(Source records)
□ □ □
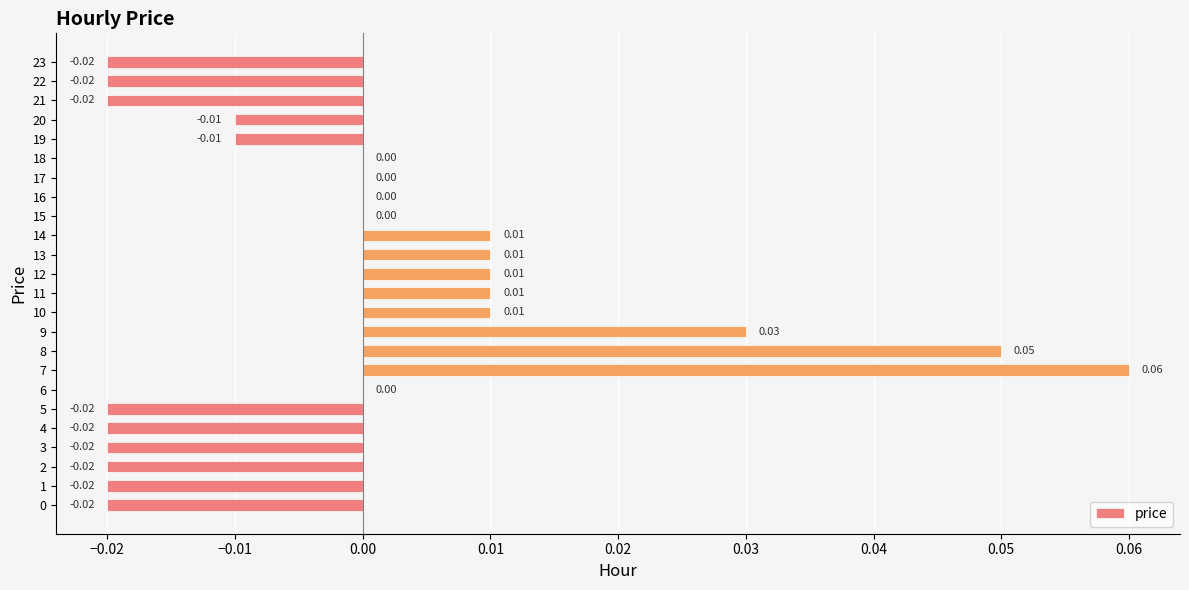

Which has a higher value, 2 or 7?

7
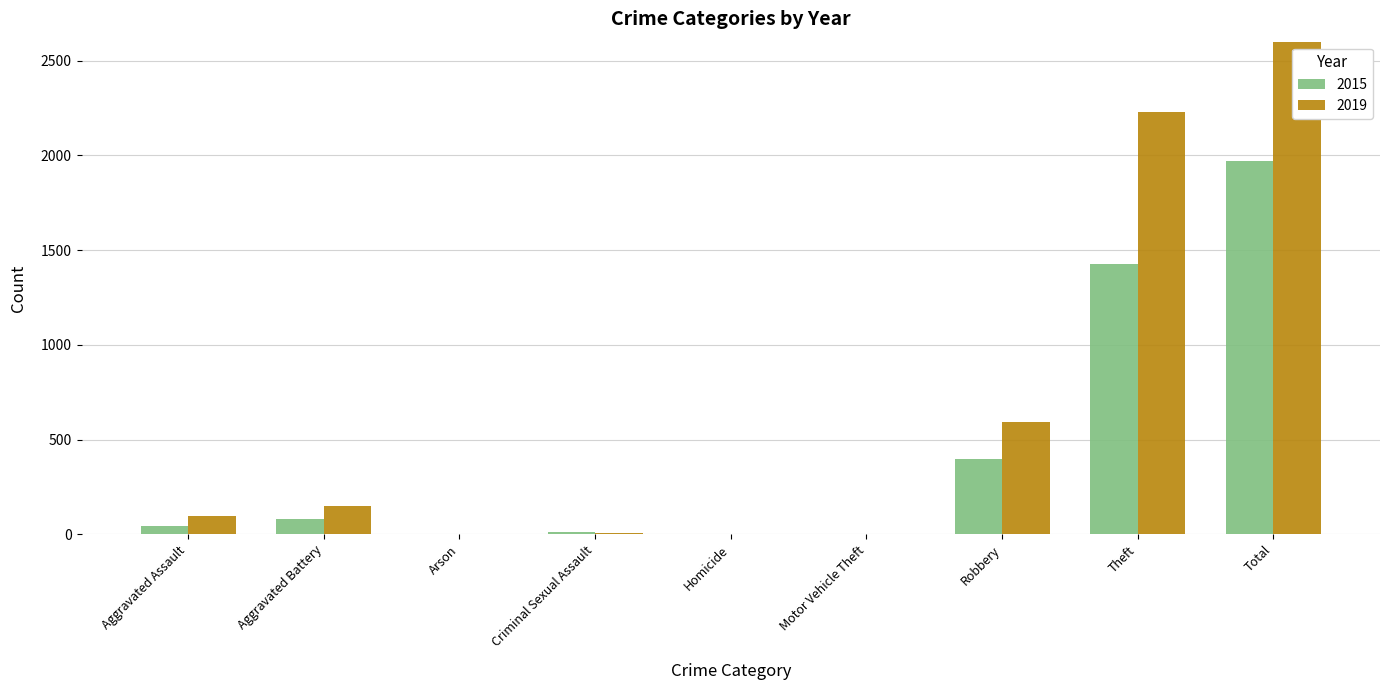

Rank the series by their maximum value, from highest to lowest.

2019, 2015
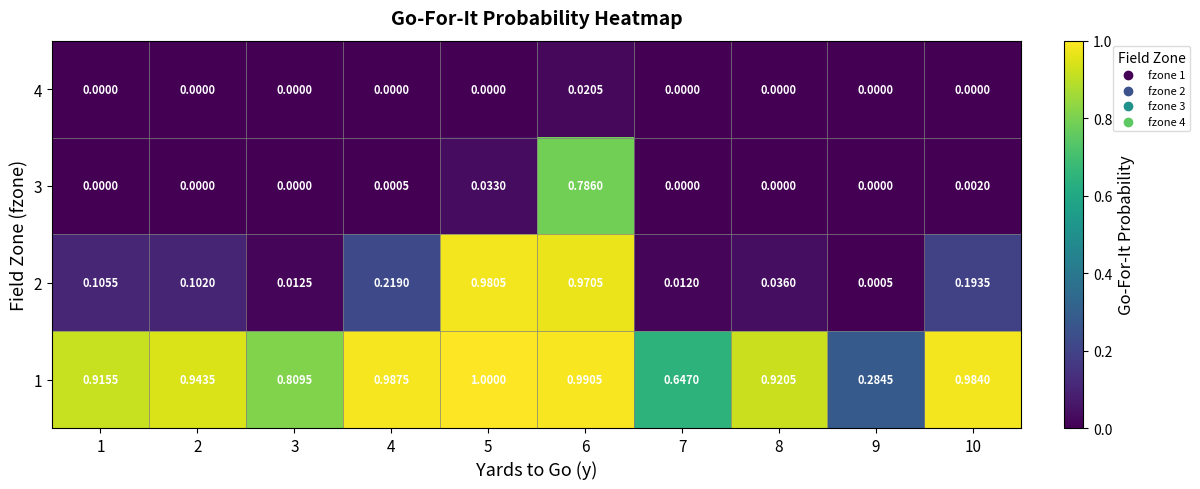

Which series changed the most between 8 and 10?

2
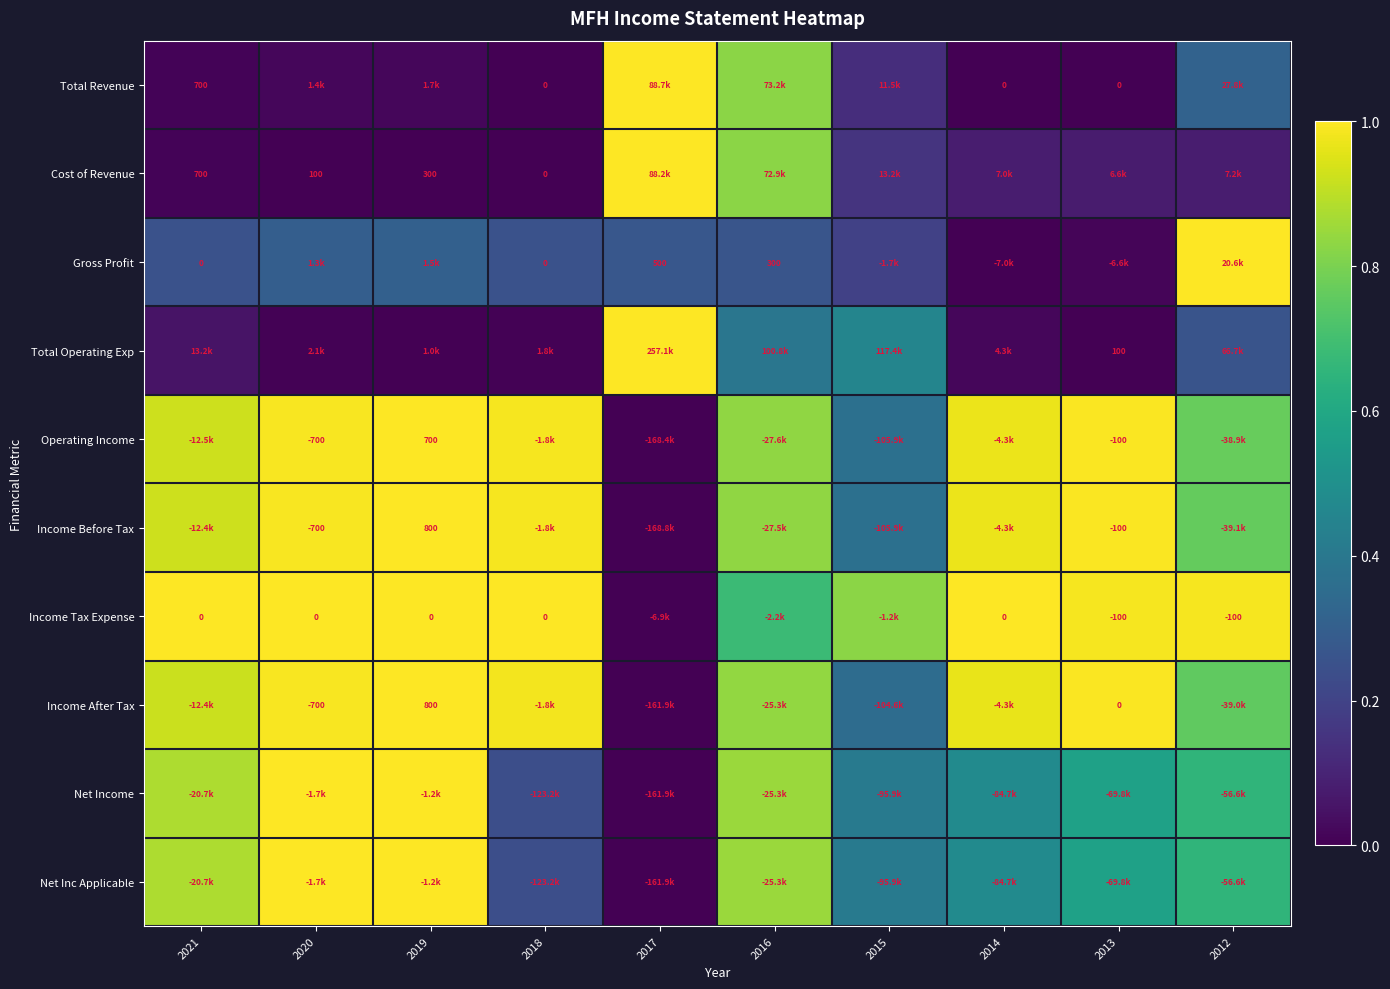

Is the value of Cost of Revenue at 2020 greater than the value of Gross Profit at 2016?

No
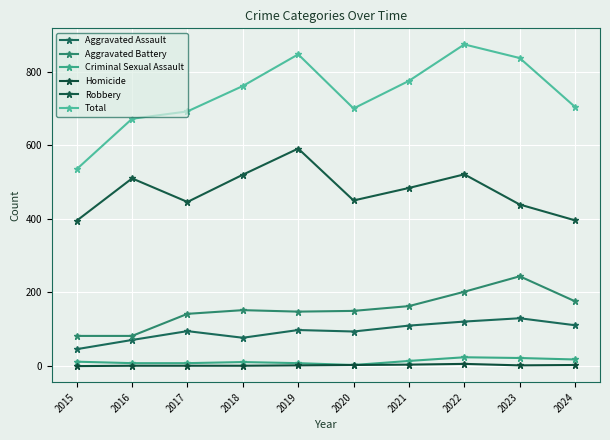

What is the value of the Criminal Sexual Assault point at the 10th from the left?

18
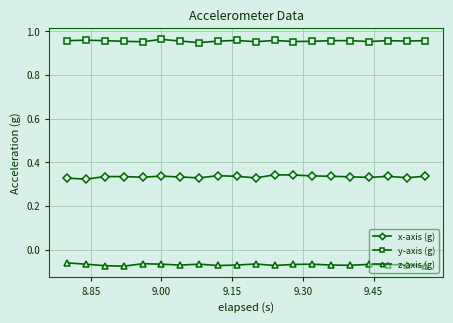

What is the sum of all z-axis (g) values?

-1.4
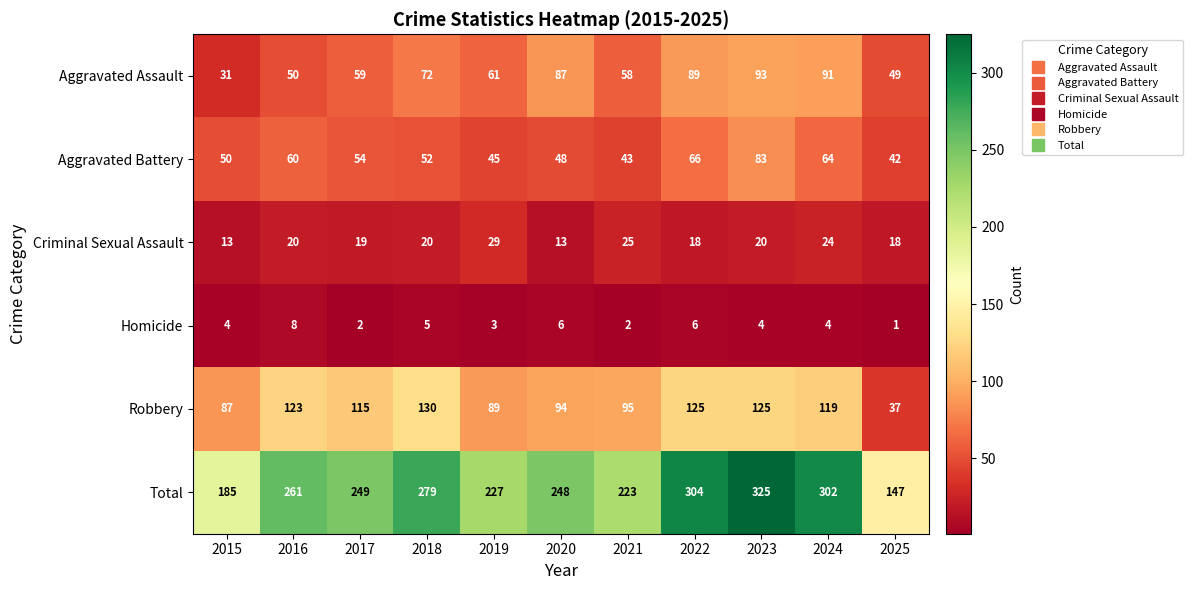

What is the maximum value shown in the chart?

325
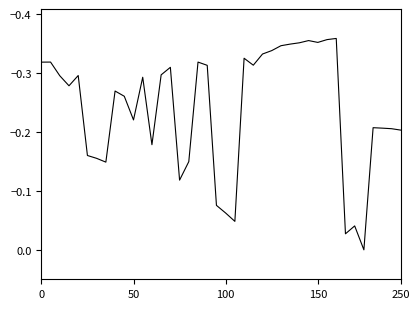

What is the difference between the maximum and minimum values?

0.4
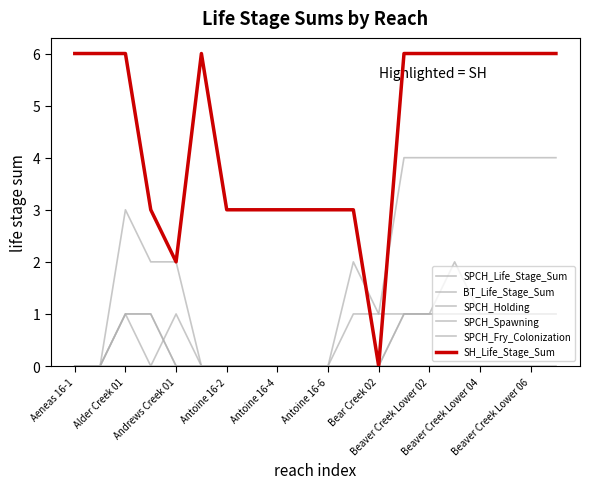

Which series has the largest total across all categories?

SH_Life_Stage_Sum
□ □ □
The task:
Tally the lines in the items above that contain the string "from". Reply with the count only.

Task solution:
2